Chaque époque eut son petit, c'est bien connu ! Aux grands hommes succède toujours le malingre et il serait vain de penser qu'on puisse y échapper. Ce qui importe alors, c'est le temps nécessaire pour les mettre à terre. Même Victor en son temps eut à prendre l'exil pour continuer à clamer haut et fort son opinion. Oui, il est de mise que les tyrans d'opérette se prennent à enfler et se croient à l'abri de tous coup. La victoire insolente tant qu'ils se croient capable de faire taire quiconque irait à l'encontre de ses absurdes raisonnements.
Heureusement, comme Jean se plaisait à le dire, la fortune réserve toujours à ces mécréants un quelconque retour du sort. Les plus faibles, non de l'esprit mais du pouvoir (ceux-ci non exempt de sens commun), finissent par obtenir gain de cause. L'autorité ne peut triompher de l'intelligence que temporairement, l'homme bancal finit forcément par se faire rattraper. Ces petits hommes seraient presque à plaindre s'ils ne s'enfonçaient pas eux même dans une crasse à qui ils font éloges plus que tout. A les entendre, seul leur superbe serait apte à être décrite et vaille la peine d'être nommé. Le reste, il faut le faire taire plus que tout !

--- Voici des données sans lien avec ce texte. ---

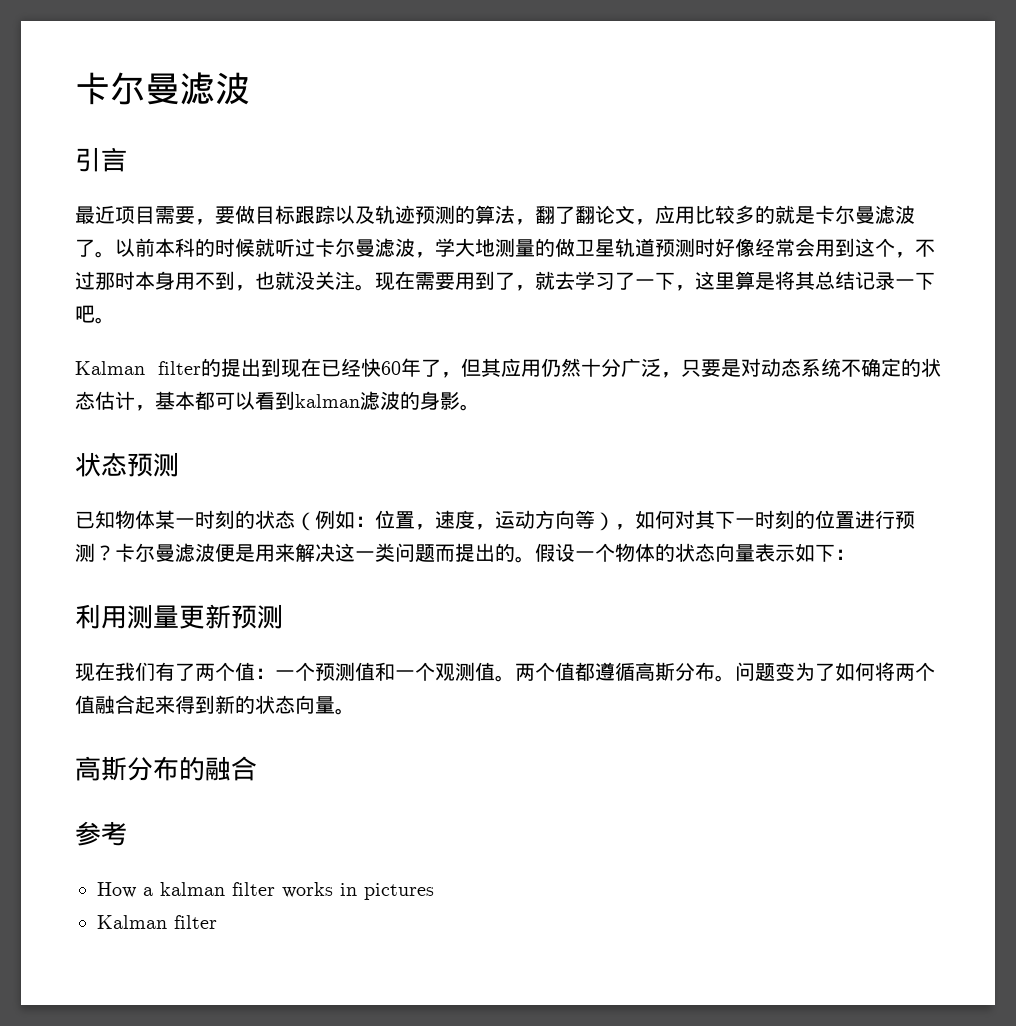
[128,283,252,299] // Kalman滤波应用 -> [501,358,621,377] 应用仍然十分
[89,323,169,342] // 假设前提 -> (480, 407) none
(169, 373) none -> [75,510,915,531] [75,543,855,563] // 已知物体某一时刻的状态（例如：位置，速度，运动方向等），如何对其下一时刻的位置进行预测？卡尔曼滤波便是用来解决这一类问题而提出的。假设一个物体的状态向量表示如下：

Oui, le Nabot finit par réaliser les limites de son Être. Alors il ne peut que prendre peur et chercher à le dissimuler. Il se lance dans une guerre sans merci contre ceux qui osent mettre les mots sur son mal, sur ces actes aberrants et ses propos incohérents. Il fera tout pour censurer les Grands qui se lèvent car il sait que sa tête vacillera et que la couronne roulera sur le sol, ce serait pour le Nabot la mort la plus terrible que devoir se plier. Le fou ne se rend pas compte qu'il avance déjà à genoux ! En vain, il continue sa messe despotique mais la foule se dissipe. Le laissant seul avec quelques autres opportunistes attendant leur moment pour conforter dans un premier temps mais rêvant secrètement du petit trône.
Alors le Nabot finit par se retrouver seul. Maître de ses lieux, mais seul. Toujours le genoux au sol et le sourire béat.
Pauvres petit, je le plains tellement.